Why Do Hackers Target Crypto-based Businesses?
Crypto-based companies are one of the most frequent targets for online criminal rackets. Here’s why:
- Low risk: the decentralized nature of crypto transactions makes it difficult for law enforcement agencies to track down and prosecute hackers.
- Ease: hacking into a crypto-based business requires little or no technical skill. The malware used in these attacks is readily available on the Dark Web for as little as $1.
- Lack of legitimate opportunities: the developing world is home to millions of code-savvy people with little or no access to good-paying jobs. Many of these individuals turn to crypto crime to line their bank accounts with easy cash.
How Can Crypto Insurance Protect Blockchain Businesses and Their Customers?
Crypto insurance reimburses policyholders for the cost of covered cyber attacks up to the coverage limits. This may not stop hackers from targeting your business, but it can protect you from the financial impact of their activities.

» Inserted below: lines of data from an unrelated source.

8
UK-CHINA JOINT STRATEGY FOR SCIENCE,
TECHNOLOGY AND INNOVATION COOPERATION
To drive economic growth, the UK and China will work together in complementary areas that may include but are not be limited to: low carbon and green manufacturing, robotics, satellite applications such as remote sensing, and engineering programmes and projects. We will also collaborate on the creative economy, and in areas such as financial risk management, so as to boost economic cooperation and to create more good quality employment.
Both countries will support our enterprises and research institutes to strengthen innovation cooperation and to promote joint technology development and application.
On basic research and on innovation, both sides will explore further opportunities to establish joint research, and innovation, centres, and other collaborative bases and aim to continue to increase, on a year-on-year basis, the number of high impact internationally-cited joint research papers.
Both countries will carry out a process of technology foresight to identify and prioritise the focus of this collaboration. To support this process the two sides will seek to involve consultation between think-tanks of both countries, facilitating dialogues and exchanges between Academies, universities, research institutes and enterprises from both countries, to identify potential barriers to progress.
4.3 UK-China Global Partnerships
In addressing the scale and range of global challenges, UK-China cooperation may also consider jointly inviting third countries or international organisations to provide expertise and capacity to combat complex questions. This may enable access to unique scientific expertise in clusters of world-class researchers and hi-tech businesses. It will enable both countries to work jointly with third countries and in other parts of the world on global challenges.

Carrying crypto insurance is also an excellent way for your business to attract new clients since they know that their assets will be protected. Additionally, having coverage improves the public’s perception of blockchain currency, further enhancing your interests.
How Much Does Crypto Insurance Cost?
Policies are available for as little as 1% of the covered asset’s value. This means that a business with $100,000 in crypto funds might be able to obtain coverage for about $1000 a year.

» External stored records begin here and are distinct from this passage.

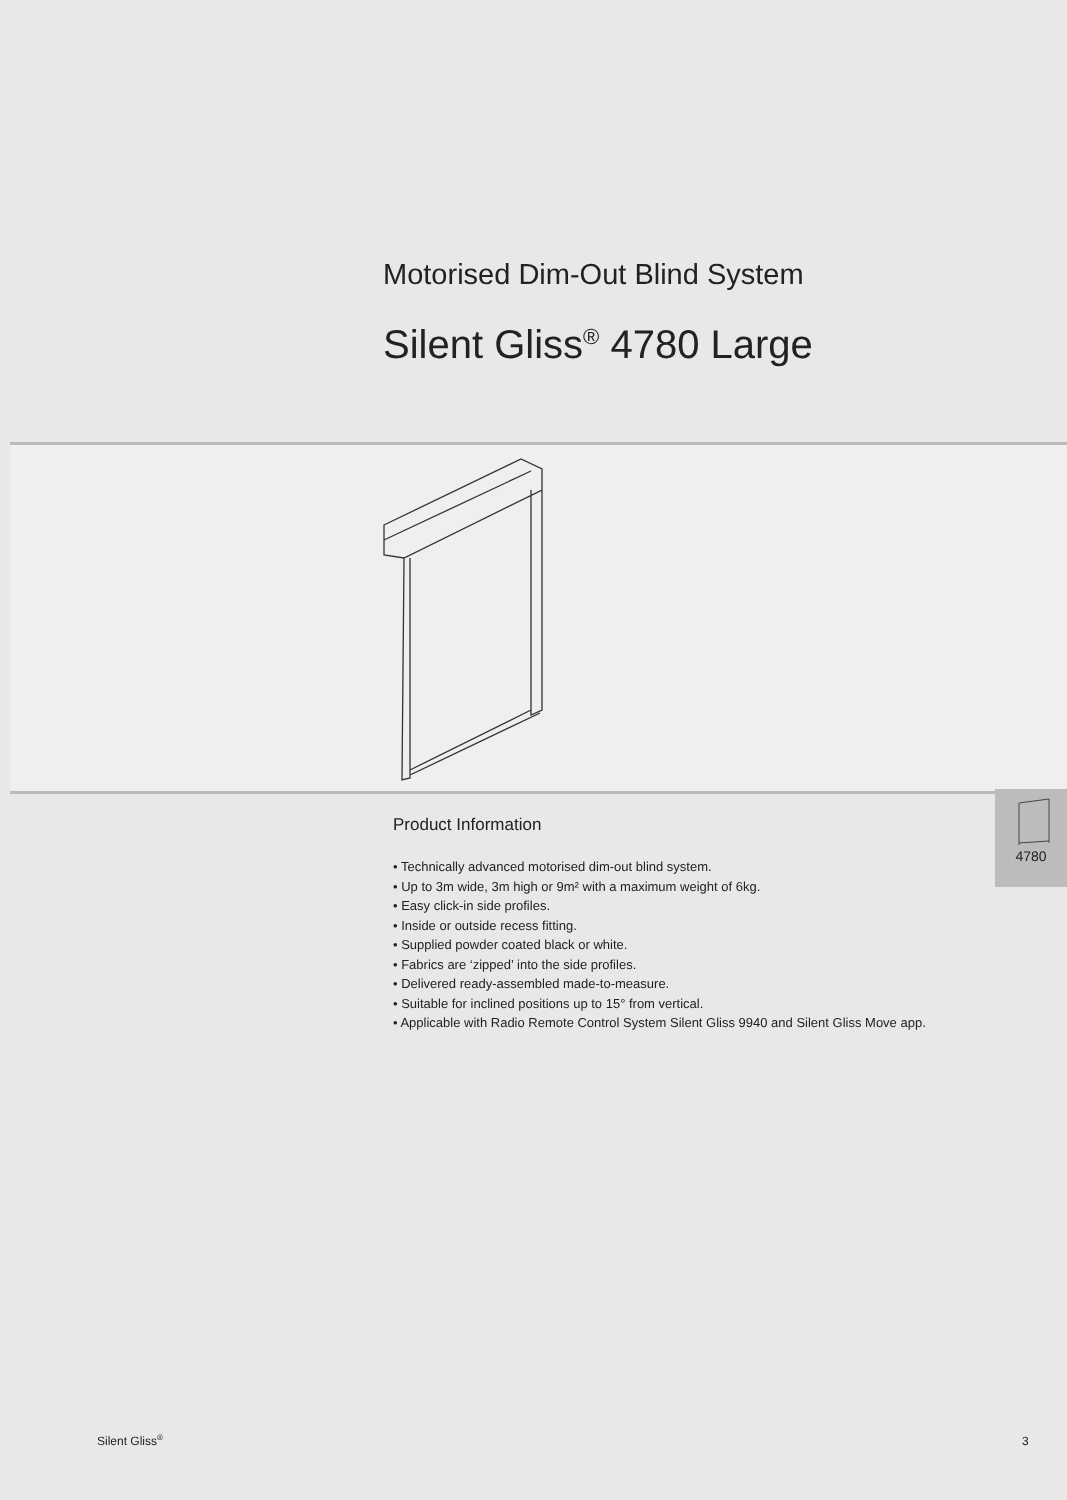Motorised Dim-Out Blind System
Silent Gliss<sup>®</sup> 4780 Large
Product Information
• Technically advanced motorised dim-out blind system.
• Up to 3m wide, 3m high or 9m² with a maximum weight of 6kg.
• Easy click-in side profiles.
• Inside or outside recess fitting.
• Supplied powder coated black or white.
• Fabrics are ‘zipped’ into the side profiles.
• Delivered ready-assembled made-to-measure.
• Suitable for inclined positions up to 15° from vertical.
• Applicable with Radio Remote Control System Silent Gliss 9940 and Silent Gliss Move app.
4780
Silent Gliss<sup>®</sup> 3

Of course, the actual amount of coverage will vary depending on your company’s size, stability, and cybersecurity profile.
How Do I Choose the Right Crypto Insurance Policy for My Business?

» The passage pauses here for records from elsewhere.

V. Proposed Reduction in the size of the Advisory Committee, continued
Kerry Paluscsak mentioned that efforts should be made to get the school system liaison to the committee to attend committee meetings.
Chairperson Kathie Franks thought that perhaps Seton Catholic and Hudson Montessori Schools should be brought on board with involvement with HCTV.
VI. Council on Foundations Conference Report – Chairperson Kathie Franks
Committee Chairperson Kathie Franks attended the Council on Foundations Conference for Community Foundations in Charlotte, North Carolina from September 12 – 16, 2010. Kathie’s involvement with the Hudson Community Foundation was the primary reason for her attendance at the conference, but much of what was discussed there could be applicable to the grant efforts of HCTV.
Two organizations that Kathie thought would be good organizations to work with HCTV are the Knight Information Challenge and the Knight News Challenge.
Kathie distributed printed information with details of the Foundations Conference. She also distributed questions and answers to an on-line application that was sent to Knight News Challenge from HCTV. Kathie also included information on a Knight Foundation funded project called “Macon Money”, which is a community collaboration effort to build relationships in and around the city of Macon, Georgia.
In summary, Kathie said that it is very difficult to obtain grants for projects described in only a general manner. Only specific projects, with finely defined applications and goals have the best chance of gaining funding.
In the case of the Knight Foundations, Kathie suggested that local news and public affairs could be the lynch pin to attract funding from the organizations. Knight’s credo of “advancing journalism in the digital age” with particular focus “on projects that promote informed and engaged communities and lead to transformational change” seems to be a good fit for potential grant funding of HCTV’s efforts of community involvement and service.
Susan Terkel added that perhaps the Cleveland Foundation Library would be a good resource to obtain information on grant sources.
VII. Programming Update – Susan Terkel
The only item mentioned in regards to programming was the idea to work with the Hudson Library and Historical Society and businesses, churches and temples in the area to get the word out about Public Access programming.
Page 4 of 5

Make sure you know what you’re buying. This includes knowing how the insurer calculates the value of stolen assets, what types of fraudulent activity are covered, and how it applies policy deductibles. You should also make sure that the company has an excellent overall reputation and a sound track record in the insurance industry.
How Can I Protect My Crypto Business from Cyber Criminals?
There are many ways for crypto-based businesses to protect themselves from cyber-attacks. These include:
- Keeping the bulk of your currency in a cold wallet creates an impenetrable barrier against online thieves since the currency is inaccessible from the Internet.
- Requiring your customers to use two-factor identification: by themselves, passwords provide only minimal protection against modern hackers. So at the very least, your customers should use the second type of identification, like a message sent from Google Authenticator.
- Temporarily blocking transactions from recently updated accounts prevents the hacker from using phony credentials to transfer the victim’s currency into a dummy account.
- Notifying customers immediately after a withdrawal is made: they can act quickly if the transaction was fraudulent.
- Implementing System and Organization Control audits (SOC) regularly: a SOC spots potential weaknesses in your security framework before hackers exploit them. A SOC also reassures customers and stakeholders that you’re serious about protecting their private information.
- Creating a fraud prevention department: this is a group of cybersecurity experts that monitor your business’s activity and take fast action against potential threats.
- Encouraging your customers to use multiple wallets will minimize any single wallet’s exposure to risk.
- Sharing keys with trusted custodians provides an additional security layer against fraud and theft.
Summing It All up
Crypto insurance is a great way to protect your business from cybercriminals. But to enjoy complete protection, you should also implement sensible cybersecurity measures like the ones described in this post. These precautions can help to ensure your long-term stability and your customer’s financial security.